### Instructions for the task
Can you give all the records again without altering a single character?
━━━ Exercise data ━━━
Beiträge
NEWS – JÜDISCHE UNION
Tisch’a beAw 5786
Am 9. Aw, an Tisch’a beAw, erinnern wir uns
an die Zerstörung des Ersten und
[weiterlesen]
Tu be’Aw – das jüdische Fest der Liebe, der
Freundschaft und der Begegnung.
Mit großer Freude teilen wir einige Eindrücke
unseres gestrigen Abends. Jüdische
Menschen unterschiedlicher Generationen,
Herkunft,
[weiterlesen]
━━━
### Task answer
Beiträge
NEWS – JÜDISCHE UNION
Tisch’a beAw 5786
Am 9. Aw, an Tisch’a beAw, erinnern wir uns
an die Zerstörung des Ersten und
[weiterlesen]
Tu be’Aw – das jüdische Fest der Liebe, der
Freundschaft und der Begegnung.
Mit großer Freude teilen wir einige Eindrücke
unseres gestrigen Abends. Jüdische
Menschen unterschiedlicher Generationen,
Herkunft,
[weiterlesen]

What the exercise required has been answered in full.